- TASK STATEMENT
Please repeat, without alteration, the line containing "tissue exhibits moderate" and every line that follows it to the end of the entries below, and only those lines.

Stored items
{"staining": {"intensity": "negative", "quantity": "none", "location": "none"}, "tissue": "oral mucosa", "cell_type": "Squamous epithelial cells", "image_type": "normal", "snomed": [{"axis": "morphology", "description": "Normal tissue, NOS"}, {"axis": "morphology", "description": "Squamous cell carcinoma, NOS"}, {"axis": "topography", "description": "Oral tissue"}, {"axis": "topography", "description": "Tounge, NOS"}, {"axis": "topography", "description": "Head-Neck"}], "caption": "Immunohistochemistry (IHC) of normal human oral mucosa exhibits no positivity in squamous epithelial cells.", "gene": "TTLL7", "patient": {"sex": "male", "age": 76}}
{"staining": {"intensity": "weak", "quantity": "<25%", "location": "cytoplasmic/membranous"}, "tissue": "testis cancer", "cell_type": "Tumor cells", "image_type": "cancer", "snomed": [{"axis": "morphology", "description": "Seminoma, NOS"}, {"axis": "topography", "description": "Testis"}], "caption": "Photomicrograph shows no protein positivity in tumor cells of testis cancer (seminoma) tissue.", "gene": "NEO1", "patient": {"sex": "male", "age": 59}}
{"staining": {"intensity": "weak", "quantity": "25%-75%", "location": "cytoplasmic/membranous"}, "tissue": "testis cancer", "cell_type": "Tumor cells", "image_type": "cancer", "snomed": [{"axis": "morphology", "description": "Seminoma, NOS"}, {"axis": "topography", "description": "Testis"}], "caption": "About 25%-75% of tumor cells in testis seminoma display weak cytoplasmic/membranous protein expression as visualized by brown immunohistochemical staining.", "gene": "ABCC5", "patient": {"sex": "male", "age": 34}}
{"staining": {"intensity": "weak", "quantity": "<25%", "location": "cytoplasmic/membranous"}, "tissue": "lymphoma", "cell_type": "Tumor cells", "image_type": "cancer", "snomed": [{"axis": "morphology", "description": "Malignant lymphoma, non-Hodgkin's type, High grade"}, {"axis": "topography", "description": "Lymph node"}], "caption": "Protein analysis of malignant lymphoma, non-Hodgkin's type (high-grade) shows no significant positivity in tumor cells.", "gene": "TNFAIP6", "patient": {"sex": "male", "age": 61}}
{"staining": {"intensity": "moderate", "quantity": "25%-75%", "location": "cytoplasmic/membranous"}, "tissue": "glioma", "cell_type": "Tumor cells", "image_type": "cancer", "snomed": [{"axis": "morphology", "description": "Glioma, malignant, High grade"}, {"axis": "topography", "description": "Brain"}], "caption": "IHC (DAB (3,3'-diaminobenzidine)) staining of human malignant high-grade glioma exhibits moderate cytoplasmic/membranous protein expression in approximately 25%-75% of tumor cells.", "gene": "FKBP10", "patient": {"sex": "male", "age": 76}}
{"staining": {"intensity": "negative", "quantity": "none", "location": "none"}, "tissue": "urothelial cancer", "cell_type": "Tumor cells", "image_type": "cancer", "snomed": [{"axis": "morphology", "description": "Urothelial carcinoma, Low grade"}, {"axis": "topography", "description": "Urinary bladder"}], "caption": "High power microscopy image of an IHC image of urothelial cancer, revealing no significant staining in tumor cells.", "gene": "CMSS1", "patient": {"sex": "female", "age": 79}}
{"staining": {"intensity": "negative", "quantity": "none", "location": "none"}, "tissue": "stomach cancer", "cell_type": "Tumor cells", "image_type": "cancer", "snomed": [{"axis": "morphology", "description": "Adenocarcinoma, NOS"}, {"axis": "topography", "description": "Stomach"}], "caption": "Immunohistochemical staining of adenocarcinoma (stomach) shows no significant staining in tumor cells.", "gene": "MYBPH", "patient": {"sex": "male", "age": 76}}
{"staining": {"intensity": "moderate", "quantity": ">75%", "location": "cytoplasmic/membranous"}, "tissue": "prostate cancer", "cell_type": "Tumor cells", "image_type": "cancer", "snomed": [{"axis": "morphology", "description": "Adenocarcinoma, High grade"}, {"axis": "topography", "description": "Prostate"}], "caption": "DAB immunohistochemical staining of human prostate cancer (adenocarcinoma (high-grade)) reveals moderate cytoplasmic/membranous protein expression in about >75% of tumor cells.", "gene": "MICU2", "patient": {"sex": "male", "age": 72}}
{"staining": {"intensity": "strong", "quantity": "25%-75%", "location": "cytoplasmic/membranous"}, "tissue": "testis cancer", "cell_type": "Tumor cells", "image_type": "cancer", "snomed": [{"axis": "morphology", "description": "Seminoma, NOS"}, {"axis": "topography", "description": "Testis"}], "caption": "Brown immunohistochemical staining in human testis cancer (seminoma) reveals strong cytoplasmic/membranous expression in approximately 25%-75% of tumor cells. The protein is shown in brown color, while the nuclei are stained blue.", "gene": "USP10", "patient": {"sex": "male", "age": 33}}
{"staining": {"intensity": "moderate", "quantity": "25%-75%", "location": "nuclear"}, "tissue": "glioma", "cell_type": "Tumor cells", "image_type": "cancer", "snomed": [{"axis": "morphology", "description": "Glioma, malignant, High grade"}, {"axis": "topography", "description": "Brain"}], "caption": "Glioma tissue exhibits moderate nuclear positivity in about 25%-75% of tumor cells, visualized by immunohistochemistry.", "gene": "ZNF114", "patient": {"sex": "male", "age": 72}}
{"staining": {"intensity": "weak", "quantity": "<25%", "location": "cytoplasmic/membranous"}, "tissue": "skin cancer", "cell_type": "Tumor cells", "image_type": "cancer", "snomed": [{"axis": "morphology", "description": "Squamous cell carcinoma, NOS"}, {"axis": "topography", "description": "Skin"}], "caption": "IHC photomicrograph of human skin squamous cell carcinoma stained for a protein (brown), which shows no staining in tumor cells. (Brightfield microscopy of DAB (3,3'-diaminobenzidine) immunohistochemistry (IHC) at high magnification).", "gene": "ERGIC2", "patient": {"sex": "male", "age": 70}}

- OUTPUT OF THE TASK
{"staining": {"intensity": "moderate", "quantity": "25%-75%", "location": "nuclear"}, "tissue": "glioma", "cell_type": "Tumor cells", "image_type": "cancer", "snomed": [{"axis": "morphology", "description": "Glioma, malignant, High grade"}, {"axis": "topography", "description": "Brain"}], "caption": "Glioma tissue exhibits moderate nuclear positivity in about 25%-75% of tumor cells, visualized by immunohistochemistry.", "gene": "ZNF114", "patient": {"sex": "male", "age": 72}}
{"staining": {"intensity": "weak", "quantity": "<25%", "location": "cytoplasmic/membranous"}, "tissue": "skin cancer", "cell_type": "Tumor cells", "image_type": "cancer", "snomed": [{"axis": "morphology", "description": "Squamous cell carcinoma, NOS"}, {"axis": "topography", "description": "Skin"}], "caption": "IHC photomicrograph of human skin squamous cell carcinoma stained for a protein (brown), which shows no staining in tumor cells. (Brightfield microscopy of DAB (3,3'-diaminobenzidine) immunohistochemistry (IHC) at high magnification).", "gene": "ERGIC2", "patient": {"sex": "male", "age": 70}}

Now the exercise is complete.